Hidden Treasures of the National Trust returns for a second series on BBC Two

After a hugely popular first series, this BBC Arts commission returns in 2024 to tell the hidden stories of our best-loved National Trust properties, their former owners and the objects found within them

PHOTO: Collections and House Manager Naomi Kulasingham at Polesden Lacey with a Fabergé egg. (Image: The National Trust / James Beck)

With an average audience of nearly two million people coming to every episode of series one, Hidden Treasures of the National Trust explores one of Britain’s great cultural institutions. Reflecting the national scale and importance of the Trust’s many properties and the passionate staff and volunteers who help care for them, the series reveals new and compelling stories about the work going on behind the scenes to conserve these incredible properties and objects for us all.

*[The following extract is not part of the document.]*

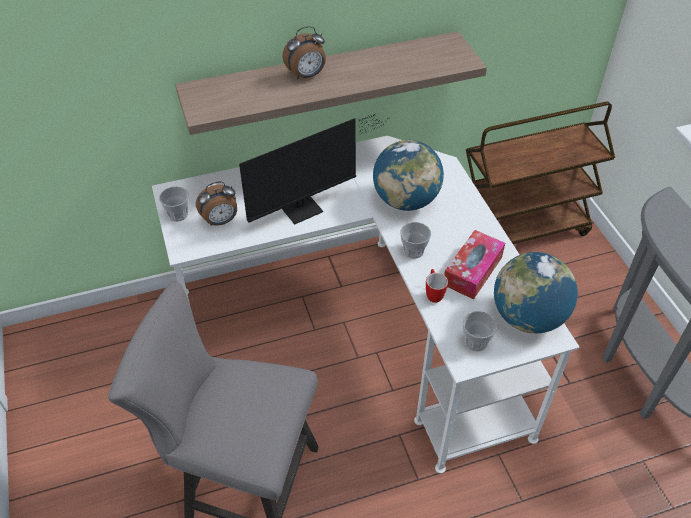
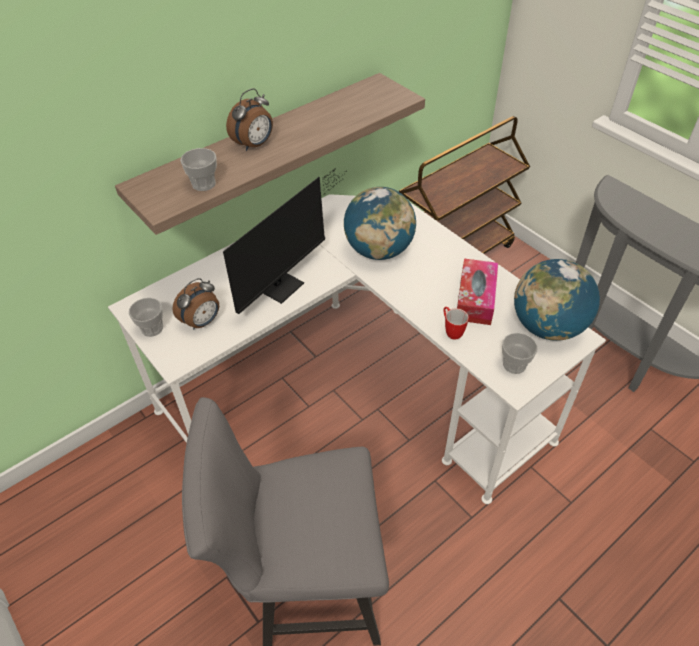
camera: 20 degrees left, 0 degrees up
cup [401,222,431,259] -> cup moved to [180,148,217,191]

Each episode explores a different central theme, linking the houses, their histories, and collections as they undergo conservation. From graceful Georgian homes that were platforms for political power, to houses that become display cases for the curious collections of their owners and properties designed as show-homes for the English country house idyll.

Ranging across England and Wales, Hidden Treasures of the National Trust documents recent conservation work to tell a host of fascinating stories, including that of Jane and Mary Parminter, unmarried cousins, who in the late 18th century created a unique 16-sided house in Devon known as A La Ronde, in which to display treasures they had brought back from their Grand Tour. Their beautiful Shell Gallery is now needing urgent care. Audiences will encounter the obelisk used to help decipher ancient Egyptian hieroglyphics, but which needs expert repairs at Kingston Lacy in Dorset to preserve it for the future, and follows the teams bringing back the bling to the grand gates of the country home of Benjamin Disraeli, the Victorian prime minister who used Hughenden Manor in Buckinghamshire in his ascent to power.

Alistair Pegg, BBC Arts commissioning editor, says: “I’m delighted to be delving behind the scenes once more at the National Trust, uncovering hidden histories of houses and their owners, secrets of the painstaking conservation carried out on beautiful objects and buildings, and the wonderful staff and volunteers who work, often unsung, across the country.”

Tarnya Cooper, Curatorial and Conservation Director at the National Trust, says: “History comes to life before you at National Trust properties. Across hundreds of places we have well over a million objects, which tell fascinating stories of the generations of people who commissioned, made and loved them.

“Looking after such diverse objects and places takes dedicated teams of people as well as expert conservators, and we hope BBC viewers will enjoy learning more about them and their work on wonderful collections ranging from must-see paintings and furniture to books and textiles to amazing architectural features.”

Hidden Treasures of the National Trust is a Blast! By The Sea production for BBC Two and BBC iPlayer. The executive producers are Sacha Baveystock and Sarah Spencer. The commissioning editor for BBC Arts is Alistair Pegg.